The zipline — Crocodile Crossing, added in 2011 — runs directly over the alligator habitats. It is exactly what it sounds like. The park is also home to sloths, lemurs, Galapagos tortoises, pygmy marmosets, venomous snakes, and hundreds of bird species beyond the rookery. Live keeper talks and feeding demonstrations run throughout the day. They are worth timing your visit around.
Two men put some alligators at the end of a railway line in 1893 to sell souvenirs. They quickly discovered that nobody cared about the souvenirs.
One hundred and thirty-three years later, the attraction they built to move merchandise is the only place on earth where every living species of crocodilian can be seen in one location. It trains zoologists. It conducts research that shapes how the world understands crocodilian biology. It houses a 15-foot Australian saltwater crocodile and the preserved remains of his 18-foot predecessor from New Guinea. It has a wild bird rookery that operates entirely on the animals' own terms, in partnership with reptiles that nobody told them to trust.
And in a climate-controlled habitat with carefully managed lighting, there is a white alligator from the Louisiana bayou that shouldn't survive a week in the wild — living a full life in a place built precisely for animals like it.

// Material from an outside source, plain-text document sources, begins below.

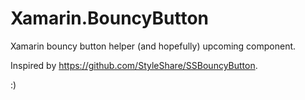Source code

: # Xamarin.BouncyButton

Xamarin bouncy button helper (and hopefully) upcoming component. 

Inspired by https://github.com/StyleShare/SSBouncyButton. 

:)
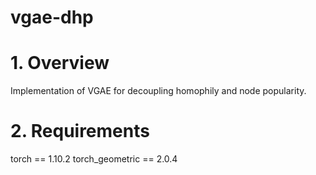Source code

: # vgae-dhp
# 1. Overview
Implementation of VGAE for decoupling homophily and node popularity. 
# 2. Requirements
torch == 1.10.2
torch_geometric == 2.0.4

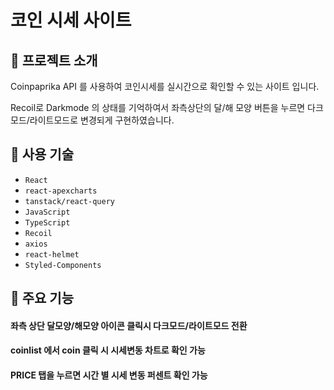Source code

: # 코인 시세 사이트

## 🔎 프로젝트 소개
Coinpaprika API 를 사용하여 코인시세를 실시간으로 확인할 수 있는 사이트 입니다.

Recoil로 Darkmode 의 상태를 기억하여서 좌측상단의 달/해 모양 버튼을 누르면 다크모드/라이트모드로 변경되게 구현하였습니다.

## 🔨 사용 기술

* `React`
* `react-apexcharts`
* `tanstack/react-query`
* `JavaScript`
* `TypeScript`
* `Recoil`
* `axios`
* `react-helmet`
* `Styled-Components`

## 📌 주요 기능

#### 좌측 상단 달모양/해모양 아이콘 클릭시 다크모드/라이트모드 전환

#### coinlist 에서 coin 클릭 시 시세변동 차트로 확인 가능

#### PRICE 탭을 누르면 시간 별 시세 변동 퍼센트 확인 가능
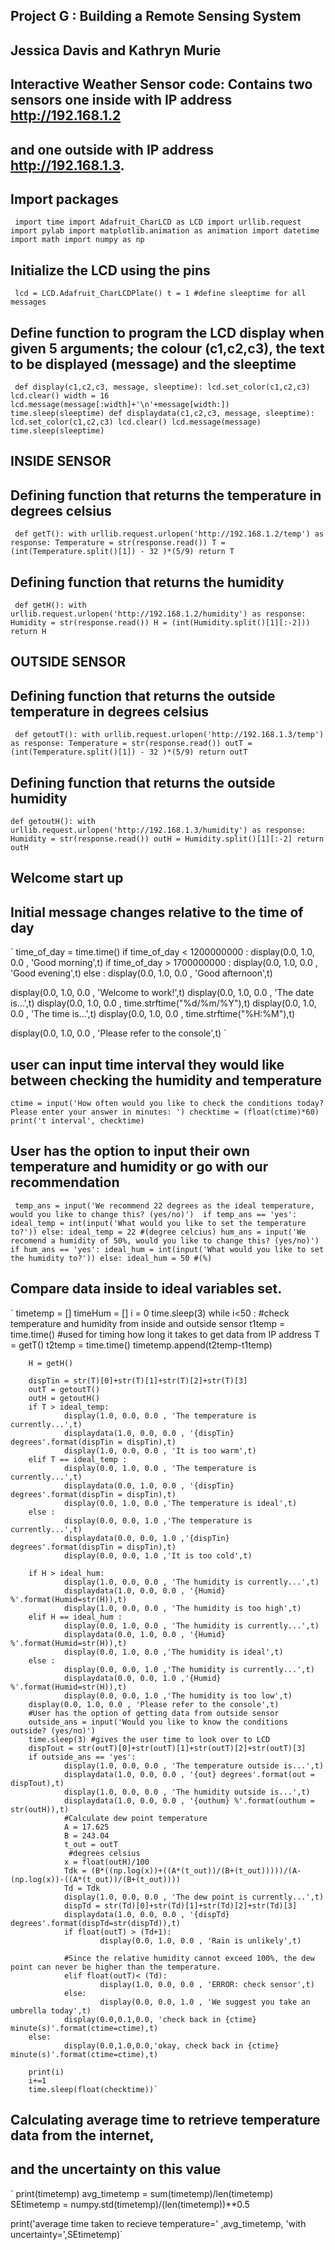 ## Project G : Building a Remote Sensing System
## Jessica Davis and Kathryn Murie 

## Interactive Weather Sensor code: Contains two sensors one inside with IP address http://192.168.1.2
## and one outside with IP address http://192.168.1.3.
## Import packages 
`
import time
import Adafruit_CharLCD as LCD
import urllib.request
import pylab
import matplotlib.animation as animation
import datetime
import math
import numpy as np`
## Initialize the LCD using the pins 
`
lcd = LCD.Adafruit_CharLCDPlate()
t = 1 #define sleeptime for all messages`

## Define function to program the LCD display when given 5 arguments; the colour (c1,c2,c3), the text to be displayed (message) and the sleeptime
`
def display(c1,c2,c3, message, sleeptime):
        lcd.set_color(c1,c2,c3)
        lcd.clear()
        width = 16
        lcd.message(message[:width]+'\n'+message[width:])
        time.sleep(sleeptime)
def displaydata(c1,c2,c3, message, sleeptime):
        lcd.set_color(c1,c2,c3)
        lcd.clear()
        lcd.message(message)
        time.sleep(sleeptime)`
## INSIDE SENSOR
## Defining function that returns the temperature in degrees celsius
`
def getT():
	with urllib.request.urlopen('http://192.168.1.2/temp') as response:
		Temperature = str(response.read())
		T = (int(Temperature.split()[1]) - 32 )*(5/9)
	return T`
## Defining function that returns the humidity
`
def getH():
	with urllib.request.urlopen('http://192.168.1.2/humidity') as response:
		Humidity = str(response.read())
		H = (int(Humidity.split()[1][:-2]))
	return H`
## OUTSIDE SENSOR
## Defining function that returns the outside temperature in degrees celsius
`
def getoutT():
	with urllib.request.urlopen('http://192.168.1.3/temp') as response:
		Temperature = str(response.read())
		outT = (int(Temperature.split()[1]) - 32 )*(5/9)
	return outT`
## Defining function that returns the outside humidity
`
def getoutH():
	with urllib.request.urlopen('http://192.168.1.3/humidity') as response:
		Humidity = str(response.read())
		outH = Humidity.split()[1][:-2]
	return outH 
      `
## Welcome start up
## Initial message changes relative to the time of day
`
time_of_day = time.time() 
if time_of_day < 1200000000 :
        display(0.0, 1.0, 0.0 , 'Good morning',t)
if time_of_day > 1700000000 :
        display(0.0, 1.0, 0.0 , 'Good evening',t)
else :
        display(0.0, 1.0, 0.0 , 'Good afternoon',t)

display(0.0, 1.0, 0.0 , 'Welcome to work!',t)
display(0.0, 1.0, 0.0 , 'The date is...',t)
display(0.0, 1.0, 0.0 , time.strftime("%d/%m/%Y"),t)
display(0.0, 1.0, 0.0 , 'The time is...',t)
display(0.0, 1.0, 0.0 , time.strftime("%H:%M"),t)

display(0.0, 1.0, 0.0 , 'Please refer to the console',t)
`
## user can input time interval they would like between checking the humidity and temperature
`
ctime = input('How often would you like to check the conditions today? Please enter your answer in minutes: ')
checktime = (float(ctime)*60) 
print('t interval', checktime)
`
## User has the option to input their own temperature and humidity or go with our recommendation
`
temp_ans = input('We recommend 22 degrees as the ideal temperature, would you like to change this? (yes/no)') 
if temp_ans == 'yes':
        ideal_temp = int(input('What would you like to set the temperature to?'))
else:
        ideal_temp = 22 #(degree celcius)
hum_ans = input('We recomend a humidity of 50%, would you like to change this? (yes/no)') 
if hum_ans == 'yes':
        ideal_hum = int(input('What would you like to set the humidity to?'))
else:
        ideal_hum = 50 #(%)`

## Compare data inside to ideal variables set.
`
timetemp = []
timeHum = []
i = 0
time.sleep(3)
while i<50 :
        #check temperature and humidity from inside and outside sensor
        t1temp = time.time() #used for timing how long it takes to get data from IP address
        T = getT()
        t2temp = time.time()
        timetemp.append(t2temp-t1temp)
        
        H = getH()
        
        dispTin = str(T)[0]+str(T)[1]+str(T)[2]+str(T)[3]
        outT = getoutT()
        outH = getoutH()
        if T > ideal_temp:
                display(1.0, 0.0, 0.0 , 'The temperature is currently...',t)
                displaydata(1.0, 0.0, 0.0 , '{dispTin} degrees'.format(dispTin = dispTin),t)
                display(1.0, 0.0, 0.0 , 'It is too warm',t)
        elif T == ideal_temp :
                display(0.0, 1.0, 0.0 , 'The temperature is currently...',t)
                displaydata(0.0, 1.0, 0.0 , '{dispTin} degrees'.format(dispTin = dispTin),t)
                display(0.0, 1.0, 0.0 ,'The temperature is ideal',t)
        else :
                display(0.0, 0.0, 1.0 ,'The temperature is currently...',t)
                displaydata(0.0, 0.0, 1.0 ,'{dispTin} degrees'.format(dispTin = dispTin),t)
                display(0.0, 0.0, 1.0 ,'It is too cold',t)
        
        if H > ideal_hum:
                display(1.0, 0.0, 0.0 , 'The humidity is currently...',t)
                displaydata(1.0, 0.0, 0.0 , '{Humid} %'.format(Humid=str(H)),t)
                display(1.0, 0.0, 0.0 , 'The humidity is too high',t)
        elif H == ideal_hum :
                display(0.0, 1.0, 0.0 , 'The humidity is currently...',t)
                displaydata(0.0, 1.0, 0.0 , '{Humid} %'.format(Humid=str(H)),t)
                display(0.0, 1.0, 0.0 ,'The humidity is ideal',t)
        else :
                display(0.0, 0.0, 1.0 ,'The humidity is currently...',t)
                displaydata(0.0, 0.0, 1.0 ,'{Humid} %'.format(Humid=str(H)),t)
                display(0.0, 0.0, 1.0 ,'The humidity is too low',t)
        display(0.0, 1.0, 0.0 , 'Please refer to the console',t)
        #User has the option of getting data from outside sensor
        outside_ans = input('Would you like to know the conditions outside? (yes/no)')
        time.sleep(3) #gives the user time to look over to LCD
        dispTout = str(outT)[0]+str(outT)[1]+str(outT)[2]+str(outT)[3]
        if outside_ans == 'yes':
                display(1.0, 0.0, 0.0 , 'The temperature outside is...',t)
                displaydata(1.0, 0.0, 0.0 , '{out} degrees'.format(out = dispTout),t)
                display(1.0, 0.0, 0.0 , 'The humidity outside is...',t)
                displaydata(1.0, 0.0, 0.0 , '{outhum} %'.format(outhum = str(outH)),t)
                #Calculate dew point temperature
                A = 17.625
                B = 243.04
                t_out = outT
		         #degrees celsius
                x = float(outH)/100
                Tdk = (B*((np.log(x))+((A*(t_out))/(B+(t_out)))))/(A-(np.log(x))-((A*(t_out))/(B+(t_out))))
                Td = Tdk 
                display(1.0, 0.0, 0.0 , 'The dew point is currently...',t)
                dispTd = str(Td)[0]+str(Td)[1]+str(Td)[2]+str(Td)[3]
                displaydata(1.0, 0.0, 0.0 , '{dispTd} degrees'.format(dispTd=str(dispTd)),t)
                if float(outT) > (Td+1):
                        display(0.0, 1.0, 0.0 , 'Rain is unlikely',t)
                     
                #Since the relative humidity cannot exceed 100%, the dew point can never be higher than the temperature.
                elif float(outT)< (Td):
                        display(1.0, 0.0, 0.0 , 'ERROR: check sensor',t)
                else: 
                        display(0.0, 0.0, 1.0 , 'We suggest you take an umbrella today',t)
                display(0.0,0.1,0.0, 'check back in {ctime} minute(s)'.format(ctime=ctime),t)                  
        else:
                display(0.0,1.0,0.0,'okay, check back in {ctime} minute(s)'.format(ctime=ctime),t)
        
        print(i)
        i+=1
        time.sleep(float(checktime))`
	
## Calculating average time to retrieve temperature data from the internet,
## and the uncertainty on this value 
`
print(timetemp)
avg_timetemp = sum(timetemp)/len(timetemp)    
SEtimetemp = numpy.std(timetemp)/(len(timetemp))**0.5

print('average time taken to recieve temperature=' ,avg_timetemp, 'with uncertainty=',SEtimetemp)`


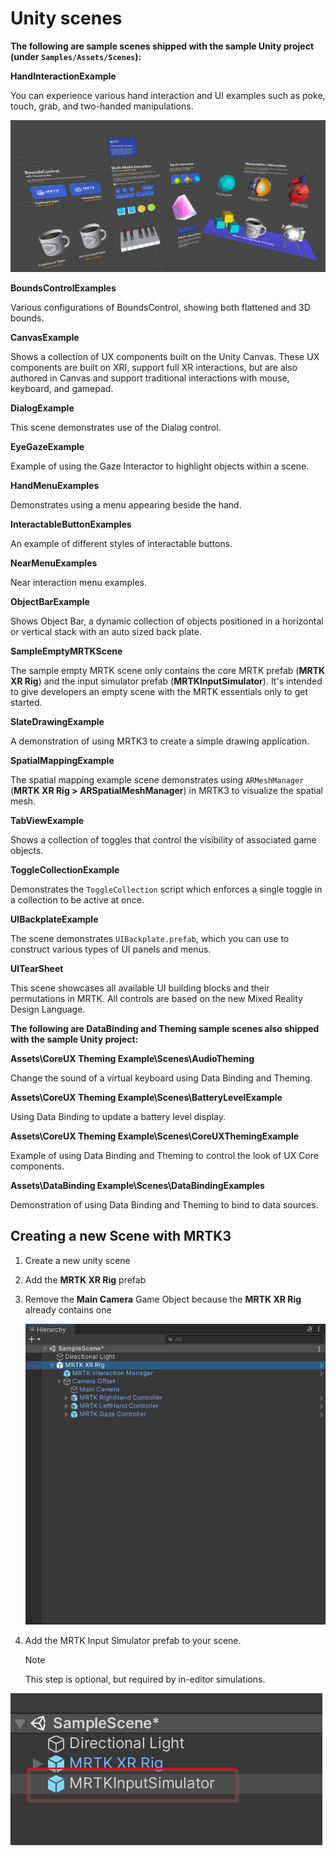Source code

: 
# Unity scenes

**The following are sample scenes shipped with the sample Unity project (under `Samples/Assets/Scenes`):**

**HandInteractionExample**

You can experience various hand interaction and UI examples such as poke, touch, grab, and two-handed manipulations.

![Hand Menu](images/hand-interaction-examples.png)

**BoundsControlExamples**

Various configurations of BoundsControl, showing both flattened and 3D bounds.

**CanvasExample**

Shows a collection of UX components built on the Unity Canvas. These UX components are built on XRI, support full XR interactions, but are also authored in Canvas and support traditional interactions with mouse, keyboard, and gamepad.

**DialogExample**

This scene demonstrates use of the Dialog control.

**EyeGazeExample**

Example of using the Gaze Interactor to highlight objects within a scene.

**HandMenuExamples**

Demonstrates using a menu appearing beside the hand.

**InteractableButtonExamples**

An example of different styles of interactable buttons.

**NearMenuExamples**

Near interaction menu examples.

**ObjectBarExample**

Shows Object Bar, a dynamic collection of objects positioned in a horizontal or vertical stack with an auto sized back plate.

**SampleEmptyMRTKScene**

The sample empty MRTK scene only contains the core MRTK prefab (**MRTK XR Rig**) and the input simulator prefab (**MRTKInputSimulator**). It's intended to give developers an empty scene with the MRTK essentials only to get started.

**SlateDrawingExample**

A demonstration of using MRTK3 to create a simple drawing application.

**SpatialMappingExample**

The spatial mapping example scene demonstrates using `ARMeshManager` (**MRTK XR Rig > ARSpatialMeshManager**) in MRTK3 to visualize the spatial mesh.

**TabViewExample**

Shows a collection of toggles that control the visibility of associated game objects.

**ToggleCollectionExample**

Demonstrates the `ToggleCollection` script which enforces a single toggle in a collection to be active at once.

**UIBackplateExample**

The scene demonstrates `UIBackplate.prefab`, which you can use to construct various types of UI panels and menus.

**UITearSheet**

This scene showcases all available UI building blocks and their permutations in MRTK. All controls are based on the new Mixed Reality Design Language.

**The following are DataBinding and Theming sample scenes also shipped with the sample Unity project:**

**Assets\CoreUX Theming Example\Scenes\AudioTheming**

Change the sound of a virtual keyboard using Data Binding and Theming.

**Assets\CoreUX Theming Example\Scenes\BatteryLevelExample**

Using Data Binding to update a battery level display.

**Assets\CoreUX Theming Example\Scenes\CoreUXThemingExample**

Example of using Data Binding and Theming to control the look of UX Core components.

**Assets\DataBinding Example\Scenes\DataBindingExamples**

Demonstration of using Data Binding and Theming to bind to data sources.

## Creating a new Scene with MRTK3

1. Create a new unity scene 
1. Add the **MRTK XR Rig** prefab
1. Remove the **Main Camera** Game Object because the **MRTK XR Rig** already contains one

    ![Hand Menu](images\mrtk-xr-rig.png)

1. Add the MRTK Input Simulator prefab to your scene.

    >[!Note]
    >This step is optional, but required by in-editor simulations.


![MRTK input simulator hierarchy pane](images\mrtk-input-simulator.png)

George Reddington and Felix Fire wanted to sell souvenirs. They accidentally built a world record.
You can find it at St. Augustine Alligator Farm Zoological Park, 999 Anastasia Blvd, St. Augustine. Open daily 9 AM–5 PM. Adults $36.99. The white alligator is near the entrance. You'll know it when you see it.
Good day.
The Alligator Farm is 10 minutes from the Castillo de San Marcos on Anastasia Island. Both are worth your time. The coquina that built the fort came from the same island the alligators live on. St. Augustine is like that.